### Action item
The required output is every entry, printed exactly as written.

##### Data extracts

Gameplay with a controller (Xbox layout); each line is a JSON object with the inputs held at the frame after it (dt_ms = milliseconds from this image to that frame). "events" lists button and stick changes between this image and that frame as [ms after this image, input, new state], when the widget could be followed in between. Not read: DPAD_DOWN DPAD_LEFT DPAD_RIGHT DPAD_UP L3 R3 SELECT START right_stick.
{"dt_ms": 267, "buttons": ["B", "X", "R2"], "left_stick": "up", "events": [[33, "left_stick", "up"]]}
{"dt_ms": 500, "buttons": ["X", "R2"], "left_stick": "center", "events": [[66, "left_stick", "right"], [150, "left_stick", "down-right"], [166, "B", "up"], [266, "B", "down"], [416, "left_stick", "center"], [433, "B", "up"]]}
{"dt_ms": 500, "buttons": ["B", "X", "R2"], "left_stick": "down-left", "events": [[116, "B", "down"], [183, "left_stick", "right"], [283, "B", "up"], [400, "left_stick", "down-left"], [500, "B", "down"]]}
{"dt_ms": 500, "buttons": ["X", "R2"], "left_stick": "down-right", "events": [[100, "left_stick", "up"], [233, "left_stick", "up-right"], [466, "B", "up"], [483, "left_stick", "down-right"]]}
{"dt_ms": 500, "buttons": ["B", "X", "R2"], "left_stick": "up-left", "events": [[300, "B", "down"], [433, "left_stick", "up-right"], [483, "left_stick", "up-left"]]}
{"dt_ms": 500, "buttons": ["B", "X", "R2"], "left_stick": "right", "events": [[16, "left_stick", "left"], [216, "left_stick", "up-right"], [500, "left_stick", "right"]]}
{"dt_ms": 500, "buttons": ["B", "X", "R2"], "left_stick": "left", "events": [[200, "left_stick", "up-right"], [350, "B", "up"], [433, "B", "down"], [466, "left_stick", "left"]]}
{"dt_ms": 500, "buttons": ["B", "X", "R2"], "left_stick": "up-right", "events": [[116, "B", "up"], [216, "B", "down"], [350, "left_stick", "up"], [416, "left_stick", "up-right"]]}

##########

### Task answer
Gameplay with a controller (Xbox layout); each line is a JSON object with the inputs held at the frame after it (dt_ms = milliseconds from this image to that frame). "events" lists button and stick changes between this image and that frame as [ms after this image, input, new state], when the widget could be followed in between. Not read: DPAD_DOWN DPAD_LEFT DPAD_RIGHT DPAD_UP L3 R3 SELECT START right_stick.
{"dt_ms": 267, "buttons": ["B", "X", "R2"], "left_stick": "up", "events": [[33, "left_stick", "up"]]}
{"dt_ms": 500, "buttons": ["X", "R2"], "left_stick": "center", "events": [[66, "left_stick", "right"], [150, "left_stick", "down-right"], [166, "B", "up"], [266, "B", "down"], [416, "left_stick", "center"], [433, "B", "up"]]}
{"dt_ms": 500, "buttons": ["B", "X", "R2"], "left_stick": "down-left", "events": [[116, "B", "down"], [183, "left_stick", "right"], [283, "B", "up"], [400, "left_stick", "down-left"], [500, "B", "down"]]}
{"dt_ms": 500, "buttons": ["X", "R2"], "left_stick": "down-right", "events": [[100, "left_stick", "up"], [233, "left_stick", "up-right"], [466, "B", "up"], [483, "left_stick", "down-right"]]}
{"dt_ms": 500, "buttons": ["B", "X", "R2"], "left_stick": "up-left", "events": [[300, "B", "down"], [433, "left_stick", "up-right"], [483, "left_stick", "up-left"]]}
{"dt_ms": 500, "buttons": ["B", "X", "R2"], "left_stick": "right", "events": [[16, "left_stick", "left"], [216, "left_stick", "up-right"], [500, "left_stick", "right"]]}
{"dt_ms": 500, "buttons": ["B", "X", "R2"], "left_stick": "left", "events": [[200, "left_stick", "up-right"], [350, "B", "up"], [433, "B", "down"], [466, "left_stick", "left"]]}
{"dt_ms": 500, "buttons": ["B", "X", "R2"], "left_stick": "up-right", "events": [[116, "B", "up"], [216, "B", "down"], [350, "left_stick", "up"], [416, "left_stick", "up-right"]]}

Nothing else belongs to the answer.